[Text]:
────────────────

The Chair: When I had my flat rewired, the building regulators, who wanted a certificate, were content to take a certificate from my electrician because he was a registered electrician. Nobody ever came and looked at the wiring, and I have no idea what he did inside the walls.
What I hear being described is like the difference that those of us who remember when Nissan started making cars that worked. We were never used to cars that worked in the UK: when you bought them, they did not work. You had to run them in, drive them at 50 mph for the first six months and so on, while all the iron filings were flushed out of the engine, and then the pistons started to discover which path they could more easily follow because they were not precisely engineered. That is what we used to live with. It is the difference between that and assembling a Morgan, if they still make Morgans. I watched a programme once about Morgans, where there seemed to be no process at all to making a Morgan. There was a bit of it made here and a bit of it made there using traditional coachwork skills that have been used for years.

────────────────

[Listed entries]:
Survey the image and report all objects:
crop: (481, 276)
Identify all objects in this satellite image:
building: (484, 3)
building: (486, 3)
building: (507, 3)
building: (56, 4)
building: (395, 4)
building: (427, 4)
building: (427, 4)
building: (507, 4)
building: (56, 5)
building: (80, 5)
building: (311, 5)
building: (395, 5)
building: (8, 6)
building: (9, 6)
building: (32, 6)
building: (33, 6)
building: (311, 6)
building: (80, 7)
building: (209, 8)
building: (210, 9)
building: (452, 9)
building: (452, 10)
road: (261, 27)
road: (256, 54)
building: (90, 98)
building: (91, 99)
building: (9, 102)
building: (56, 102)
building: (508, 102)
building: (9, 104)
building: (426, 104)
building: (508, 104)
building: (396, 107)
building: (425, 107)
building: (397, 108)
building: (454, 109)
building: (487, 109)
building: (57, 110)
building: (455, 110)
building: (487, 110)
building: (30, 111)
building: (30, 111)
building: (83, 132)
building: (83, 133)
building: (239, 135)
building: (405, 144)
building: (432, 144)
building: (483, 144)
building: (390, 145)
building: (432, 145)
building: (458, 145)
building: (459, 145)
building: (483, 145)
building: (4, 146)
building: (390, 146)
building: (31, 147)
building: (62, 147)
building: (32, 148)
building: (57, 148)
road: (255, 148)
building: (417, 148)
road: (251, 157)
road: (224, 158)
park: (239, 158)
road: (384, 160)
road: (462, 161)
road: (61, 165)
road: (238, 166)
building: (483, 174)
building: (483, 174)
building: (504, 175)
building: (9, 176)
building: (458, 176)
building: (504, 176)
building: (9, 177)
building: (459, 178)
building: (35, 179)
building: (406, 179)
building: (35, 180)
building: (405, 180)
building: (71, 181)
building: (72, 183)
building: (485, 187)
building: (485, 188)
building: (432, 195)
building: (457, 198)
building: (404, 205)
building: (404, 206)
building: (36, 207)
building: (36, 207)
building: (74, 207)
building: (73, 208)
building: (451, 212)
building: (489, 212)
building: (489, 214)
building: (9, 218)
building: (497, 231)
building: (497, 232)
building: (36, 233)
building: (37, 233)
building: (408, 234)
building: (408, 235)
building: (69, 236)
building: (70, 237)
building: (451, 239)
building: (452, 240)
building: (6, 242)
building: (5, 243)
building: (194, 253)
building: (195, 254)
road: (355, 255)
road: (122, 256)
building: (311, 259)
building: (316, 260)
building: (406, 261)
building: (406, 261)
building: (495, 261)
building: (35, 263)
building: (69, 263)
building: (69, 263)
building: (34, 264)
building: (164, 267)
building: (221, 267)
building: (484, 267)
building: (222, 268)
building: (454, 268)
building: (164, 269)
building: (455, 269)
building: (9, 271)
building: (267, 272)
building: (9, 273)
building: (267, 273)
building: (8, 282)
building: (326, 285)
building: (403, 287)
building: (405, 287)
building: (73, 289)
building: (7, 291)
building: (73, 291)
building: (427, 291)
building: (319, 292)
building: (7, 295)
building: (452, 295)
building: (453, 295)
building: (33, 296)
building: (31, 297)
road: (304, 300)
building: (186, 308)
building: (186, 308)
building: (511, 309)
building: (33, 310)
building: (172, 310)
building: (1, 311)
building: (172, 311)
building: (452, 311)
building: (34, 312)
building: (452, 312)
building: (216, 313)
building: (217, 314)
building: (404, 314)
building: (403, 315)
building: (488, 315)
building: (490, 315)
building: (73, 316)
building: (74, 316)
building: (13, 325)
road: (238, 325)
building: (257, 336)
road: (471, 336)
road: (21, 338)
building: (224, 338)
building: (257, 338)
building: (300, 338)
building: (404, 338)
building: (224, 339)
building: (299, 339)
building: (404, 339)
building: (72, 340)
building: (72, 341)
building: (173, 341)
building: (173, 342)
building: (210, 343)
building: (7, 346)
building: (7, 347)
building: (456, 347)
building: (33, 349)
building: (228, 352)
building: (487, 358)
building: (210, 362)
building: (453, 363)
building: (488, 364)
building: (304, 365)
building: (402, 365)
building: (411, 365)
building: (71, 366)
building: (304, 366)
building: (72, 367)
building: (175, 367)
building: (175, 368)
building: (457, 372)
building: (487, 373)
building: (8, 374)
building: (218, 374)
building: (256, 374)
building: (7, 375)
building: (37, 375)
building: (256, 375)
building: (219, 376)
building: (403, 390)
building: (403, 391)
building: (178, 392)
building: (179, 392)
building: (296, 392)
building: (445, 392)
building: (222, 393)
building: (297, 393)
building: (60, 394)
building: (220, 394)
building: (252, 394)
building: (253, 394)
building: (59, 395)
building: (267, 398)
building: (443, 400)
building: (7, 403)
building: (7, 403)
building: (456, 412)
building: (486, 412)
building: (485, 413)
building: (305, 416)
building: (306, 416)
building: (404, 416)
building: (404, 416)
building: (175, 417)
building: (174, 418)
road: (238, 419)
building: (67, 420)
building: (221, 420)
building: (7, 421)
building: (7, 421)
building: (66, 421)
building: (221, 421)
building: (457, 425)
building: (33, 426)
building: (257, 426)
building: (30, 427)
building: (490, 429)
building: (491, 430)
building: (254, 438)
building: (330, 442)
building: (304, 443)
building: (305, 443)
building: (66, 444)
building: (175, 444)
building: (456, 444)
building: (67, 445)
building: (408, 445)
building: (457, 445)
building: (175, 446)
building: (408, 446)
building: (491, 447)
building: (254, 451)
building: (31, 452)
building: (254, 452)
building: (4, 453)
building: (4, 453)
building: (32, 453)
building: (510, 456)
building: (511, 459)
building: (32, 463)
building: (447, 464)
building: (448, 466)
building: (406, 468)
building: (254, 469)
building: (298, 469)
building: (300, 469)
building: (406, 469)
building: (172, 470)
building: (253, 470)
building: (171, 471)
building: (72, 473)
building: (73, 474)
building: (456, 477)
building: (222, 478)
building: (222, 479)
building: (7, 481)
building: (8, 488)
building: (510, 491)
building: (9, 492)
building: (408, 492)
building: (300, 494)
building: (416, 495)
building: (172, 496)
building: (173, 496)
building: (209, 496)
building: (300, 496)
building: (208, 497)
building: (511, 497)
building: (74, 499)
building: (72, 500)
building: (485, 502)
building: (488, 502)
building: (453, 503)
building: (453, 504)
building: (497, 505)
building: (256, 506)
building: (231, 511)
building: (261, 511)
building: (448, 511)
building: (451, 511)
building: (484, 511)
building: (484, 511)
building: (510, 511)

────────────────

[Problem set]:
- 1) Rewrite the Chair's remarks starting at the words "What I hear" and ending after "used for years.", and put "Toyota" in place of "Nissan".
- 2) Pick up the Chair's remarks on rewiring and carmaking after their final sentence and carry them forward.

[Per-task outputs]:
- 1)
What I hear being described is like the difference that those of us who remember when Toyota started making cars that worked. We were never used to cars that worked in the UK: when you bought them, they did not work. You had to run them in, drive them at 50 mph for the first six months and so on, while all the iron filings were flushed out of the engine, and then the pistons started to discover which path they could more easily follow because they were not precisely engineered. That is what we used to live with. It is the difference between that and assembling a Morgan, if they still make Morgans. I watched a programme once about Morgans, where there seemed to be no process at all to making a Morgan. There was a bit of it made here and a bit of it made there using traditional coachwork skills that have been used for years.

- 2)
This makes perfect sense to me. Does it make sense to us? What is being described is the repetition of standard operating procedures producing a 99.9% reliable product, like a Japanese Nissan motor car that actually works out of the box the first time you use it. Should that not be what we expect?
Lord Berkeley: If we are going to have a discussion about this, it is a discussion about whether it is best to have a Morgan that is perfectly made and will go anywhere you like and nothing will break down or to buy something half the price but it might go wrong. Sorry, I am getting off the point.
The Chair: You buy something half the price that is perfectly reliable, or you buy a Morgan, which is absolutely beautiful, enhances your life and increases your social life tremendously but probably breaks down just as you are getting to your next date.
Baroness Eaton: The Triumph Stag used to break every weekend. I had a Triumph Stag when they were new, and it spent most of its life in the garage. Various things were just designed wrongly.
Lord Best: Can we extend this into a question for our colleagues? What happened to the UK motor industry was that we imported much better products from Japan and Germany, and gradually we learned. We are not importing our MMC from, for example, Holland, where it is much more common. Why is it that we are having to depend on companies that are now falling like ninepins?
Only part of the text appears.